● INSTRUCTIONS TO FOLLOW:
In the records below, find the line containing "Table 5. Educational level." and the line containing "Figure 3. Flow"; please repeat exactly the lines from one to the other, both included, and nothing more.

** Opening DATA RECORDS block **

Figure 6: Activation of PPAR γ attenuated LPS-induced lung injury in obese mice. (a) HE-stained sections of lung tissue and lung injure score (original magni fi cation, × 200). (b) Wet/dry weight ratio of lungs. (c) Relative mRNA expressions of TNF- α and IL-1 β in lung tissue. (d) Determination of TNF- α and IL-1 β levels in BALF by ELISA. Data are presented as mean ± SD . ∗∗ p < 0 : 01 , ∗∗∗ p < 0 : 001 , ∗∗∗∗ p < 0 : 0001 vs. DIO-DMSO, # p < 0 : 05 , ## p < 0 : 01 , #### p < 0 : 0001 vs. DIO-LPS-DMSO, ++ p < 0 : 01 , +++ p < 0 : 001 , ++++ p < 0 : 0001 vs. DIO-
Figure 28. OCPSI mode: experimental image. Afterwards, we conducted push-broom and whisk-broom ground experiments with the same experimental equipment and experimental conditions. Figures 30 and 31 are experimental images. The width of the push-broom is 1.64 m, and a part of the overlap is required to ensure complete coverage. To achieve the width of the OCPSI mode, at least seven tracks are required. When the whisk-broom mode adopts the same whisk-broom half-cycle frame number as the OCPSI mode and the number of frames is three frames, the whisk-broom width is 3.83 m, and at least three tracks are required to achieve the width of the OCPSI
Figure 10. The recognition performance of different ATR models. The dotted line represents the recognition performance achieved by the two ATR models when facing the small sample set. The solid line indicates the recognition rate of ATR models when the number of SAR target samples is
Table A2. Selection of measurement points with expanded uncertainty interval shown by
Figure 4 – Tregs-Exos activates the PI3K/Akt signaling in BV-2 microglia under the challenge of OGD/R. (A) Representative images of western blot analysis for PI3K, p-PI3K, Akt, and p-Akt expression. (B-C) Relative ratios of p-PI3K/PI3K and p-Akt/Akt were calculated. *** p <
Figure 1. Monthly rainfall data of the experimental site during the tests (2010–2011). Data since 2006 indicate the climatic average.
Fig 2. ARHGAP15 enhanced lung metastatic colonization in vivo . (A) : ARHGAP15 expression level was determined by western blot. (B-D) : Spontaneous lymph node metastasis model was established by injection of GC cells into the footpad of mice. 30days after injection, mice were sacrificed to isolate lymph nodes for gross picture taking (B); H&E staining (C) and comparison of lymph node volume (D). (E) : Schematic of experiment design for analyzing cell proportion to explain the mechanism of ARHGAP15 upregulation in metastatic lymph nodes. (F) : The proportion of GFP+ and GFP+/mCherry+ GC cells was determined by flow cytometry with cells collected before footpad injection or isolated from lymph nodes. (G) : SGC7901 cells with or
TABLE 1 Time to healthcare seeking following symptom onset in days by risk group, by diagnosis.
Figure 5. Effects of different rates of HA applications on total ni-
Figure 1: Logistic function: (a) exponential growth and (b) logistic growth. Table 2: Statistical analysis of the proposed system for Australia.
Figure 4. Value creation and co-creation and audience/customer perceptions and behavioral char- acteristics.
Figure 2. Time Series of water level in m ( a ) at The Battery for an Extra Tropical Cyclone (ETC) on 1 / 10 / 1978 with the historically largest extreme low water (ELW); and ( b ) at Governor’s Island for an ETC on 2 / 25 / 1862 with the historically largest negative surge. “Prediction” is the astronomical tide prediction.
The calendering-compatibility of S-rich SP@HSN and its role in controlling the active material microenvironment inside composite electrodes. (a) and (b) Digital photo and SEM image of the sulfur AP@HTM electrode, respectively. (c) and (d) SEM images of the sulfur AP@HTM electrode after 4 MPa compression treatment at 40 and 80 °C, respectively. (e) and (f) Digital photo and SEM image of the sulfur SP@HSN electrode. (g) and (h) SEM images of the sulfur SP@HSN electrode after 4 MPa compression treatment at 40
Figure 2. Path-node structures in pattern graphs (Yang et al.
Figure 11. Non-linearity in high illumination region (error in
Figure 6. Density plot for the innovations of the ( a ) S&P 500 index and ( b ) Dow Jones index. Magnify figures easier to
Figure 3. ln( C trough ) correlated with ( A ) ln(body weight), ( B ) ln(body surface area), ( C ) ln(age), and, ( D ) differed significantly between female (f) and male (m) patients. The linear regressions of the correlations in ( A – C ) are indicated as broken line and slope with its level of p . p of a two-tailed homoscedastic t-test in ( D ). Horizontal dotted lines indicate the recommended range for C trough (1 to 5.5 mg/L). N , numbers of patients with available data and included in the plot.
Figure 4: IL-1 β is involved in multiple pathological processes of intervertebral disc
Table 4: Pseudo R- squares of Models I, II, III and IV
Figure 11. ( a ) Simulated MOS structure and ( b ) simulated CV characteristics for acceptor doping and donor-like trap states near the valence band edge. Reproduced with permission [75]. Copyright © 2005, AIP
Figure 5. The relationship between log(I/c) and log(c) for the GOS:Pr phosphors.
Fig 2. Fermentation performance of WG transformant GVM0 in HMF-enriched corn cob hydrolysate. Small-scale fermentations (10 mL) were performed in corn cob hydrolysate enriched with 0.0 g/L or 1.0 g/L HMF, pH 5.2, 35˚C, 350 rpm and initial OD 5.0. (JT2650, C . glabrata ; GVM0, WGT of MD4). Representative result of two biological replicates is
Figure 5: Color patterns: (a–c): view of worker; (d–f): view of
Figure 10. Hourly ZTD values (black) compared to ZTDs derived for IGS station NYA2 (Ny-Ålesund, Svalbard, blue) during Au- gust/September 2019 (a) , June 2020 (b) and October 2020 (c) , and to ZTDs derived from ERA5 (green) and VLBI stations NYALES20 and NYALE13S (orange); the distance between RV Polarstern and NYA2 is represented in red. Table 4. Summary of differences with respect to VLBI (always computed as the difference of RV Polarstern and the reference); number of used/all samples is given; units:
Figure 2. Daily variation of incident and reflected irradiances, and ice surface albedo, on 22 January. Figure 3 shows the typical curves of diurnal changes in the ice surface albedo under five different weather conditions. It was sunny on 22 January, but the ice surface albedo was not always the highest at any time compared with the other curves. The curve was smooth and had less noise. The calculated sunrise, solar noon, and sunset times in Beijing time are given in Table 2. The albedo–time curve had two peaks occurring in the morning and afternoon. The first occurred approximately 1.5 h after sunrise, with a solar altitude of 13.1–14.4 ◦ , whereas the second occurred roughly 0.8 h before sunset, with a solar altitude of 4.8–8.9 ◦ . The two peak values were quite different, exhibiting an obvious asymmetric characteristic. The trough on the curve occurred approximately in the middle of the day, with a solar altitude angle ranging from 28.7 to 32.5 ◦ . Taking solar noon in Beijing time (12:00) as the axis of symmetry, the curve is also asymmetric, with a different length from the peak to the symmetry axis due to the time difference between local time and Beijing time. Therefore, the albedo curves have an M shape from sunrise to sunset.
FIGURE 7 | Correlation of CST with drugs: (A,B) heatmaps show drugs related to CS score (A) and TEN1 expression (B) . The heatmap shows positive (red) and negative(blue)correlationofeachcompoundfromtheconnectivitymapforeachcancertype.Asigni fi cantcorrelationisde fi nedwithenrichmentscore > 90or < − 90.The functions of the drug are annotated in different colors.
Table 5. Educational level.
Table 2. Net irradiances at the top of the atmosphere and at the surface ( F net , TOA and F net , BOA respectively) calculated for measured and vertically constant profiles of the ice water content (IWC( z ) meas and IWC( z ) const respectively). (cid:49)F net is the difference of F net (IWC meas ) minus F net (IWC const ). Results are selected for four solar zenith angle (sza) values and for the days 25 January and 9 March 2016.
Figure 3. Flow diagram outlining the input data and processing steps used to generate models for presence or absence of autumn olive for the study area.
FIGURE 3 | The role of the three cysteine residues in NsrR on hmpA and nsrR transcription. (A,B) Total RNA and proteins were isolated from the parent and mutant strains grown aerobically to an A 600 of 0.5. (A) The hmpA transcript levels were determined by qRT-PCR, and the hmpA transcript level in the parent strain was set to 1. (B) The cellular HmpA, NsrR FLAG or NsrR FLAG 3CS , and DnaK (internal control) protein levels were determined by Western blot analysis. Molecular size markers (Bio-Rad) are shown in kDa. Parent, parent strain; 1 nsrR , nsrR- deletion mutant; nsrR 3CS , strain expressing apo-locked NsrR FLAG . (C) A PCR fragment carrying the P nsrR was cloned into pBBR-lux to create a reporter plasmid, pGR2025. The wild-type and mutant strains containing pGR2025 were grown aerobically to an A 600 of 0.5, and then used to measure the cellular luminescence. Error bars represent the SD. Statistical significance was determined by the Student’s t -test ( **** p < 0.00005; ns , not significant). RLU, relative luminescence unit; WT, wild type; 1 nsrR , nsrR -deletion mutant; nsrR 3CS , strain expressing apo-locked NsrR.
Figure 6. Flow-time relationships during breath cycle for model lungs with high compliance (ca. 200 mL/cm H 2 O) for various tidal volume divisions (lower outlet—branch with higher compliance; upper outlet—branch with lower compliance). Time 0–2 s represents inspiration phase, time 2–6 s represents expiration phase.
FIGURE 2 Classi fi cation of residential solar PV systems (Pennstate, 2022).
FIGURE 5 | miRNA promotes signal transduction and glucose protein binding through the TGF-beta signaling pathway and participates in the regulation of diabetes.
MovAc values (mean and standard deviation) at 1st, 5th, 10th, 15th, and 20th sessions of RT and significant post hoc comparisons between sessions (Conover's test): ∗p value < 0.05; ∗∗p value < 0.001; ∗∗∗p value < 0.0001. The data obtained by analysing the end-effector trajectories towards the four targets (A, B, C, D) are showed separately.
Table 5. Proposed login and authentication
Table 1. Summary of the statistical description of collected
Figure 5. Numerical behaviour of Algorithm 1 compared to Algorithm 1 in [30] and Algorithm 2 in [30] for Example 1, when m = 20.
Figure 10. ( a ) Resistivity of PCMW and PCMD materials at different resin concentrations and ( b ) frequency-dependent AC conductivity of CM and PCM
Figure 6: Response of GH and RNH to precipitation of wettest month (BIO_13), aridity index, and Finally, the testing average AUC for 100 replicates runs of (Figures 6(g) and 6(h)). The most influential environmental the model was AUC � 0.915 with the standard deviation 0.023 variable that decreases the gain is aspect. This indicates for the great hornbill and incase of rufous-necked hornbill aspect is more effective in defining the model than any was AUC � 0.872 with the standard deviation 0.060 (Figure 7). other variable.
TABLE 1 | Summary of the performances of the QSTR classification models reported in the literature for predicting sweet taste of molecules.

** Closing DATA RECORDS block **

● FINAL ANSWER:
Table 5. Educational level.
Table 2. Net irradiances at the top of the atmosphere and at the surface ( F net , TOA and F net , BOA respectively) calculated for measured and vertically constant profiles of the ice water content (IWC( z ) meas and IWC( z ) const respectively). (cid:49)F net is the difference of F net (IWC meas ) minus F net (IWC const ). Results are selected for four solar zenith angle (sza) values and for the days 25 January and 9 March 2016.
Figure 3. Flow diagram outlining the input data and processing steps used to generate models for presence or absence of autumn olive for the study area.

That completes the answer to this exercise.